Questionado sobre se esta maior integração representará um retrocesso ao nível da abertura ao exterior em Macau, o autor entende que a “maior integração” faz parte do “percurso normal dos acontecimentos na medida em que quando Macau e Hong Kong voltarem à administração e soberania plena, o princípio ‘Um País, Dois Sistemas’ tem no seu centro a ideia de que é um país”.
No entanto, para haver certezas quanto ao futuro de Macau é necessário conhecer o plano completo para o desenvolvimento da Grande Baía. “Esse processo vai implicar uma série de coisas que não têm uma solução muito clara à vista, aliás, o plano para a Grande Baía ainda não foi publicado. Estão só os princípios gerais”.
Apesar disso, Sales Marques acredita que o papel de Macau é claro e está relacionado com quatro funcionalidades: “Uma, é a criação de um Centro de Turismo e Lazer, a segunda é a tal plataforma entre a China e os Países de Língua Portuguesa, o terceiro é muito interessante, é fazer de Macau uma base para o relacionamento intercultural entre a China e as outras culturas do mundo que é uma coisa que não tem sido muito falada e a quarta, que é já quase uma obrigação, que é a da diversificação económica e crescimento sustentável da economia”.
“Todas elas têm uma componente virada para o exterior e isso quer dizer que para Macau poder cumprir bem essas funções vai ter de trabalhar muito.

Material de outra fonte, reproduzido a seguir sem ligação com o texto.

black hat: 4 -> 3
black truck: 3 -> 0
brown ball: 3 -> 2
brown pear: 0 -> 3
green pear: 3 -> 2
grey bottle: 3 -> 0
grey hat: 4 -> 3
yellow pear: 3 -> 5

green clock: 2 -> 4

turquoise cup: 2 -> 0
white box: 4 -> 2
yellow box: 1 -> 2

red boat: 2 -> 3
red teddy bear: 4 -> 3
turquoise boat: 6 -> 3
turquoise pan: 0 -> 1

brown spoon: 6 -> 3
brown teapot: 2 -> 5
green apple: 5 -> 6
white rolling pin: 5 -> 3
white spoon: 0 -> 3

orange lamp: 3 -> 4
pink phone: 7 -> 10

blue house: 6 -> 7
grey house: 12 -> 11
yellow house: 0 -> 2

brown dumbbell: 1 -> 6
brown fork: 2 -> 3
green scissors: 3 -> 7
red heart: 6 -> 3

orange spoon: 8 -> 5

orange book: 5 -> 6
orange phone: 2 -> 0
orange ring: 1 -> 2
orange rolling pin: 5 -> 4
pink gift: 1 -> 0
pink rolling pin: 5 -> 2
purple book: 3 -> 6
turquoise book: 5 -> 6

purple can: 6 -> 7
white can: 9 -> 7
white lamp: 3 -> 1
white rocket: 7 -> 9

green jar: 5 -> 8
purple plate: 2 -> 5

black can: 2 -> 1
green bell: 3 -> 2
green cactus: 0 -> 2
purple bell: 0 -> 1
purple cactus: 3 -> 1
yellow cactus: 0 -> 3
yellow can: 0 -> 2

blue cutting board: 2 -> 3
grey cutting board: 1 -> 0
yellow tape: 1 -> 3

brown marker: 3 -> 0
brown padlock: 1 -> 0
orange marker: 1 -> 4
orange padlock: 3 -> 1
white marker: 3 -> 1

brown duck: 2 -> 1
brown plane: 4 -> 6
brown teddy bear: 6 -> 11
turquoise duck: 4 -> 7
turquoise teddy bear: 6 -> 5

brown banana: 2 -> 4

Há aspectos em que Macau tem vantagens mas noutros tem grandes desafios”, frisou, acrescentando que a transmissão destas ideias tem a ver com a possibilidade de “proporcionar ao leitor uma ideia o mais realista possível dos grandes desafios e oportunidades nestes processos” até porque “todas as pessoas de Macau têm vantagens em perceber” o que implicam estas questões. “Estamos dentro desses processos e eles são os processos mais importantes que vamos ter nos próximos tempos”.
A obra foi apresentada no Consulado-Geral de Portugal em Macau por José Luís Sales Marques, Francisco José Leandro e Jorge Rangel.